= Texte de lecture =
Mamie et moi, vers 1984, dans son appartement parisien du 14è arrondissement.

#RDVAncestral est un défi généalogique dans lequel, chaque troisième samedi du mois, nous sommes invités à imaginer la rencontre avec un de nos ancêtres, à une époque donnée. Aujourd’hui, je vous emmène dans une époque pas si lointaine, le Paris des années 80.

Par une belle journée de printemps, je vais déjeuner chez une amie, dans mon ancien quartier parisien. En sortant, je flâne un peu, nostalgique. J’ai vécu 15 ans ici, et ma grand-mère avant moi, dans le même appartement où nous lui rendions visite lorsque j’étais enfant. Quant à mon tour je vivais là, j’aimais parfois l’imaginer, marchant dans les mêmes rue que moi, allant dans les mêmes magasins. D’ailleurs, je l’imagine encore, alors que je parcours la rue Didot. Elle arrive face à moi, en tirant son caddie à roulettes, tenant un cabas de l’autre main. Soudain, une anse du cabas lâche et son contenu se déverse sur le trottoir. Pendant une fraction de seconde, je me dis que j’ai une imagination débordante, puis je me précipite vers cette apparition, pour l’aider à ramasser ses courses. Je ramasse un paquet de café, du sucre et du beurre demi sel. Je remets tout cela dans le cabas et le lui tend.
« – Tiens Mam…, euh…, tenez madame.
– Vous allez bien ? »
Tout à ma stupéfaction, je n’avais pas vu qu’elle était toute pale et chancelait légèrement. Je lui prends le bras.
« –  Appuyez-vous sur moi, je vais vous raccompagner chez vous.
– Non, merci, vous êtes gentille mais ça va aller, je me sens déjà mieux. Mais son regard un peu perdu disait le contraire.

= Consigne 1 =
Répondez aux questions suivantes à partir du récit de la rencontre avec la grand-mère :
(a) À quel moment du mois le défi #RDVAncestral a-t-il lieu ?
(b) Pendant combien d'années la personne qui raconte a-t-elle vécu dans ce quartier ?
(c) Quels produits sont ramassés sur le trottoir ?
= Consigne 2 =
Prolongez le récit de la rencontre avec la grand-mère en reprenant immédiatement après sa dernière phrase.

= Les données =

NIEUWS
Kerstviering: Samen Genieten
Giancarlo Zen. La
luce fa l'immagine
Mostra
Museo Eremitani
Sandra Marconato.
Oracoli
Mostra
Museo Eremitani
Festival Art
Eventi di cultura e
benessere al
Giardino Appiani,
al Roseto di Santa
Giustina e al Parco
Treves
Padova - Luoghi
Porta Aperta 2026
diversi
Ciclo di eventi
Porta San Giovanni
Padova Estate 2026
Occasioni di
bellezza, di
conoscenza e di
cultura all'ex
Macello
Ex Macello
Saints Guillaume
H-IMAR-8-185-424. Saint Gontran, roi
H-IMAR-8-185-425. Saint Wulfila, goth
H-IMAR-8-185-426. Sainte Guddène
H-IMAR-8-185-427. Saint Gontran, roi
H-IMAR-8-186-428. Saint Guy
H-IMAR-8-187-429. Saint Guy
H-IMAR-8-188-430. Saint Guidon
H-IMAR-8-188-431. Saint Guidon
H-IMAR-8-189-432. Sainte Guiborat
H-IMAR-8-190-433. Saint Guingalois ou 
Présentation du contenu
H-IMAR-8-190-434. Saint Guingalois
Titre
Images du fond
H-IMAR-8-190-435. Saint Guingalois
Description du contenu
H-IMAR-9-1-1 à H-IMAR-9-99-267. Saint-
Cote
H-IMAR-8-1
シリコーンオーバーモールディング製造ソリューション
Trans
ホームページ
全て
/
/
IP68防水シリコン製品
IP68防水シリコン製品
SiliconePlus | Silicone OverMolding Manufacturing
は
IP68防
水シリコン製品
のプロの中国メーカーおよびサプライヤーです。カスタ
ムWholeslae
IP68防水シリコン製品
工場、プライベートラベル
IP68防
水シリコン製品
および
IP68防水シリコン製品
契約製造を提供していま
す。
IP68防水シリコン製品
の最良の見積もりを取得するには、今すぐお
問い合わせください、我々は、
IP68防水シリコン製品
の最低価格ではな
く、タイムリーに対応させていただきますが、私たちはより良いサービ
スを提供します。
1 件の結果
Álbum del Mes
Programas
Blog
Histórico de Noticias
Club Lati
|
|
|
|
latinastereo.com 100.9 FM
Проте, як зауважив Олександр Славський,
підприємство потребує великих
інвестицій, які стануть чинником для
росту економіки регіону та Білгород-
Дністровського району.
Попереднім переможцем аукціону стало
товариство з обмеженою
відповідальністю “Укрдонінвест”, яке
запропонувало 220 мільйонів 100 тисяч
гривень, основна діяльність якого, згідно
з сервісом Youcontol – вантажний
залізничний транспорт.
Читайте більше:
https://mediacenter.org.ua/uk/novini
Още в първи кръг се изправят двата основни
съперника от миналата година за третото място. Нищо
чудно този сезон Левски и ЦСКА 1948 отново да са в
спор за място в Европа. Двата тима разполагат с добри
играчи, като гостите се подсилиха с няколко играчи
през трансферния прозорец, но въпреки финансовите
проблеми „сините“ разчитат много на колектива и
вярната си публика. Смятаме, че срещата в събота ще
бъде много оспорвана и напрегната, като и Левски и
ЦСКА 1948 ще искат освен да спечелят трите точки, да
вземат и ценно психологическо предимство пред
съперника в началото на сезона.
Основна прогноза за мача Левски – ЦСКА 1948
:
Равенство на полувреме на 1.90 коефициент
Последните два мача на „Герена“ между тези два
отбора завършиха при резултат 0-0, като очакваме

= Réponse attendue 1 =
(a) Chaque troisième samedi du mois.
(b) Pendant 15 ans.
(c) Un paquet de café, du sucre et du beurre demi-sel.

= Réponse attendue 2 =
– Si, j’insiste. Je ne serais pas tranquille de vous laisser toute seule comme ça dans la rue. » Je ne lui laissais pas le temps de refuser à nouveau, calais le cabas sous mon bras, attrapais le caddie du même côté, tout en la soutenant. Nous étions au carrefour de la rue Didot et de la rue de l’Abbé Carton, à quelques encablures de la rue Joanès où elle vivait. En poussant le portillon vert de son… de mon… de notre immeuble, je m’apprêtais à lui demander le code de la porte mais… le digi code n’existait pas encore ! Je pousse la lourde porte et nous entrons dans le hall. Je retrouve avec nostalgie l’ascenseur de mon enfance : une simple porte blanche, une grosse ampoule jaune qui clignote au-dessus lorsque l’appareil est en marche, et une grille que l’on pousse sur le côté pour entrer. Je la laisse passer dans l’étroite cabine qui est encore tapissée de moquette et j’appuie sur le bouton du septième étage, au moment même où elle me l’indique. Ouf, j’ai failli me trahir. Lorsque nous arrivons sur le palier, je la vois hésiter.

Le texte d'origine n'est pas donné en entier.